Exercise: From the first entry to the last, repeat them all exactly.

[Collected data entries]
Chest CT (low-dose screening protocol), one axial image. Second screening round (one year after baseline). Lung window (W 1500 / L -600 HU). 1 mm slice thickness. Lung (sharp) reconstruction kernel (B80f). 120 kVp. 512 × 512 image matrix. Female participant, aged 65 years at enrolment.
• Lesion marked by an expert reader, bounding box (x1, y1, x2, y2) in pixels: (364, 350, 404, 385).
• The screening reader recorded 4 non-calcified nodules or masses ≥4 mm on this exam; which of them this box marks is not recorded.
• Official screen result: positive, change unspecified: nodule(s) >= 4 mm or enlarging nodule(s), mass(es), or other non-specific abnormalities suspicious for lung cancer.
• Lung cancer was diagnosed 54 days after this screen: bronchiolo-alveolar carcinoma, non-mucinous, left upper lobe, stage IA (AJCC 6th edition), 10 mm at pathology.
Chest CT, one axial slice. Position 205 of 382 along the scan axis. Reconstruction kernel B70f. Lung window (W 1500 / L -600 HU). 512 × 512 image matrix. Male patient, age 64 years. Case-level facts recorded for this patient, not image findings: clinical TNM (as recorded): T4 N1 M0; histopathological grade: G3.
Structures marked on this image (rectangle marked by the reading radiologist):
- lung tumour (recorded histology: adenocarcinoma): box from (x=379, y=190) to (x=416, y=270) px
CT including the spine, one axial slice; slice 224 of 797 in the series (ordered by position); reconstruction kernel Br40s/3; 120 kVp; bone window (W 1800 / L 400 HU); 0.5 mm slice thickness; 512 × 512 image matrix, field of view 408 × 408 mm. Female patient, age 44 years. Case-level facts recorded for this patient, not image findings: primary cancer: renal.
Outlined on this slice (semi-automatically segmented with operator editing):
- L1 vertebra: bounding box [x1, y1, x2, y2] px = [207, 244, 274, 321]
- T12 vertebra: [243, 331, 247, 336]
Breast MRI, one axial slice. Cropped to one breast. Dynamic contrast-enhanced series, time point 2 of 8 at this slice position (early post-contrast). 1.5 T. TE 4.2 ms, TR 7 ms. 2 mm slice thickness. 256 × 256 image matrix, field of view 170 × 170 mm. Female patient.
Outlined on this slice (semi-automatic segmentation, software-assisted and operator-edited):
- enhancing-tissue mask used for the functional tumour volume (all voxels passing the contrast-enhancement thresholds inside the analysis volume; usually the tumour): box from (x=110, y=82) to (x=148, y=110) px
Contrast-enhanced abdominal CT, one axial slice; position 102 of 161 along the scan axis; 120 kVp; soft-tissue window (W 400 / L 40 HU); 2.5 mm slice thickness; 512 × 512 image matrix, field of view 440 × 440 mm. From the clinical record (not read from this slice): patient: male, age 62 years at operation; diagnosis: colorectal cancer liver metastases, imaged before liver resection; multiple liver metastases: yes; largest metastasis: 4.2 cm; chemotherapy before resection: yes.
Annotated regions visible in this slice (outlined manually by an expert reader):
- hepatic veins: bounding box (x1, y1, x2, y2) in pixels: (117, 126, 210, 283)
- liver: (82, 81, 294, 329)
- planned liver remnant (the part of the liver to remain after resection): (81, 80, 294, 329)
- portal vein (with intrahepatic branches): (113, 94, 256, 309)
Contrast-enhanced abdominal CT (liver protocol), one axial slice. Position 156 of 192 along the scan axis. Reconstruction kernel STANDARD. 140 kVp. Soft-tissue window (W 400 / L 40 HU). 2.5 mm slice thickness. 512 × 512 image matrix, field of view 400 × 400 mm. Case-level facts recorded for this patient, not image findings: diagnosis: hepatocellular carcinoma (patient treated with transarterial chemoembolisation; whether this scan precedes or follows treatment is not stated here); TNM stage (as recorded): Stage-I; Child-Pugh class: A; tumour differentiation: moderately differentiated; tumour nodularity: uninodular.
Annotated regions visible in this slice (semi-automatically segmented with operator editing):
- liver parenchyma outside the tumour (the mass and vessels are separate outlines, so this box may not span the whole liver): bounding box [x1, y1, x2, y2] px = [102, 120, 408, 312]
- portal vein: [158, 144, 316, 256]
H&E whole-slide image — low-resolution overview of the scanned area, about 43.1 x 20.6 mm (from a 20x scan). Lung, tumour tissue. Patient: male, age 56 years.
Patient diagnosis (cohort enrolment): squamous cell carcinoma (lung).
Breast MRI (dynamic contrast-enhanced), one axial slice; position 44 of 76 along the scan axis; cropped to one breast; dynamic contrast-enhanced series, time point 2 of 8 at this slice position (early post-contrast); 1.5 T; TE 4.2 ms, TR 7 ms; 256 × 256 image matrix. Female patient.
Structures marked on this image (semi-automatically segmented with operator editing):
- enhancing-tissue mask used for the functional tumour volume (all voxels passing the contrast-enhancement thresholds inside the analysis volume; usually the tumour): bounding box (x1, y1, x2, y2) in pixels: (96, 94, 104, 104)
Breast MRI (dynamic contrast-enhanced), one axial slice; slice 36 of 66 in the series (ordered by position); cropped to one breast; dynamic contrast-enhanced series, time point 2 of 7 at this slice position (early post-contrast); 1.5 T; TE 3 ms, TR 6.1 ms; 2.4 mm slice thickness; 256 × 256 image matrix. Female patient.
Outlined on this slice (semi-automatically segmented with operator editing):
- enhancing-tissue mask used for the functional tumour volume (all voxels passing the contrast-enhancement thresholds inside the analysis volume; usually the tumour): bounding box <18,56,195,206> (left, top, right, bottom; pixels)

Answer below:
Chest CT (low-dose screening protocol), one axial image. Second screening round (one year after baseline). Lung window (W 1500 / L -600 HU). 1 mm slice thickness. Lung (sharp) reconstruction kernel (B80f). 120 kVp. 512 × 512 image matrix. Female participant, aged 65 years at enrolment.
• Lesion marked by an expert reader, bounding box (x1, y1, x2, y2) in pixels: (364, 350, 404, 385).
• The screening reader recorded 4 non-calcified nodules or masses ≥4 mm on this exam; which of them this box marks is not recorded.
• Official screen result: positive, change unspecified: nodule(s) >= 4 mm or enlarging nodule(s), mass(es), or other non-specific abnormalities suspicious for lung cancer.
• Lung cancer was diagnosed 54 days after this screen: bronchiolo-alveolar carcinoma, non-mucinous, left upper lobe, stage IA (AJCC 6th edition), 10 mm at pathology.
Chest CT, one axial slice. Position 205 of 382 along the scan axis. Reconstruction kernel B70f. Lung window (W 1500 / L -600 HU). 512 × 512 image matrix. Male patient, age 64 years. Case-level facts recorded for this patient, not image findings: clinical TNM (as recorded): T4 N1 M0; histopathological grade: G3.
Structures marked on this image (rectangle marked by the reading radiologist):
- lung tumour (recorded histology: adenocarcinoma): box from (x=379, y=190) to (x=416, y=270) px
CT including the spine, one axial slice; slice 224 of 797 in the series (ordered by position); reconstruction kernel Br40s/3; 120 kVp; bone window (W 1800 / L 400 HU); 0.5 mm slice thickness; 512 × 512 image matrix, field of view 408 × 408 mm. Female patient, age 44 years. Case-level facts recorded for this patient, not image findings: primary cancer: renal.
Outlined on this slice (semi-automatically segmented with operator editing):
- L1 vertebra: bounding box [x1, y1, x2, y2] px = [207, 244, 274, 321]
- T12 vertebra: [243, 331, 247, 336]
Breast MRI, one axial slice. Cropped to one breast. Dynamic contrast-enhanced series, time point 2 of 8 at this slice position (early post-contrast). 1.5 T. TE 4.2 ms, TR 7 ms. 2 mm slice thickness. 256 × 256 image matrix, field of view 170 × 170 mm. Female patient.
Outlined on this slice (semi-automatic segmentation, software-assisted and operator-edited):
- enhancing-tissue mask used for the functional tumour volume (all voxels passing the contrast-enhancement thresholds inside the analysis volume; usually the tumour): box from (x=110, y=82) to (x=148, y=110) px
Contrast-enhanced abdominal CT, one axial slice; position 102 of 161 along the scan axis; 120 kVp; soft-tissue window (W 400 / L 40 HU); 2.5 mm slice thickness; 512 × 512 image matrix, field of view 440 × 440 mm. From the clinical record (not read from this slice): patient: male, age 62 years at operation; diagnosis: colorectal cancer liver metastases, imaged before liver resection; multiple liver metastases: yes; largest metastasis: 4.2 cm; chemotherapy before resection: yes.
Annotated regions visible in this slice (outlined manually by an expert reader):
- hepatic veins: bounding box (x1, y1, x2, y2) in pixels: (117, 126, 210, 283)
- liver: (82, 81, 294, 329)
- planned liver remnant (the part of the liver to remain after resection): (81, 80, 294, 329)
- portal vein (with intrahepatic branches): (113, 94, 256, 309)
Contrast-enhanced abdominal CT (liver protocol), one axial slice. Position 156 of 192 along the scan axis. Reconstruction kernel STANDARD. 140 kVp. Soft-tissue window (W 400 / L 40 HU). 2.5 mm slice thickness. 512 × 512 image matrix, field of view 400 × 400 mm. Case-level facts recorded for this patient, not image findings: diagnosis: hepatocellular carcinoma (patient treated with transarterial chemoembolisation; whether this scan precedes or follows treatment is not stated here); TNM stage (as recorded): Stage-I; Child-Pugh class: A; tumour differentiation: moderately differentiated; tumour nodularity: uninodular.
Annotated regions visible in this slice (semi-automatically segmented with operator editing):
- liver parenchyma outside the tumour (the mass and vessels are separate outlines, so this box may not span the whole liver): bounding box [x1, y1, x2, y2] px = [102, 120, 408, 312]
- portal vein: [158, 144, 316, 256]
H&E whole-slide image — low-resolution overview of the scanned area, about 43.1 x 20.6 mm (from a 20x scan). Lung, tumour tissue. Patient: male, age 56 years.
Patient diagnosis (cohort enrolment): squamous cell carcinoma (lung).
Breast MRI (dynamic contrast-enhanced), one axial slice; position 44 of 76 along the scan axis; cropped to one breast; dynamic contrast-enhanced series, time point 2 of 8 at this slice position (early post-contrast); 1.5 T; TE 4.2 ms, TR 7 ms; 256 × 256 image matrix. Female patient.
Structures marked on this image (semi-automatically segmented with operator editing):
- enhancing-tissue mask used for the functional tumour volume (all voxels passing the contrast-enhancement thresholds inside the analysis volume; usually the tumour): bounding box (x1, y1, x2, y2) in pixels: (96, 94, 104, 104)
Breast MRI (dynamic contrast-enhanced), one axial slice; slice 36 of 66 in the series (ordered by position); cropped to one breast; dynamic contrast-enhanced series, time point 2 of 7 at this slice position (early post-contrast); 1.5 T; TE 3 ms, TR 6.1 ms; 2.4 mm slice thickness; 256 × 256 image matrix. Female patient.
Outlined on this slice (semi-automatically segmented with operator editing):
- enhancing-tissue mask used for the functional tumour volume (all voxels passing the contrast-enhancement thresholds inside the analysis volume; usually the tumour): bounding box <18,56,195,206> (left, top, right, bottom; pixels)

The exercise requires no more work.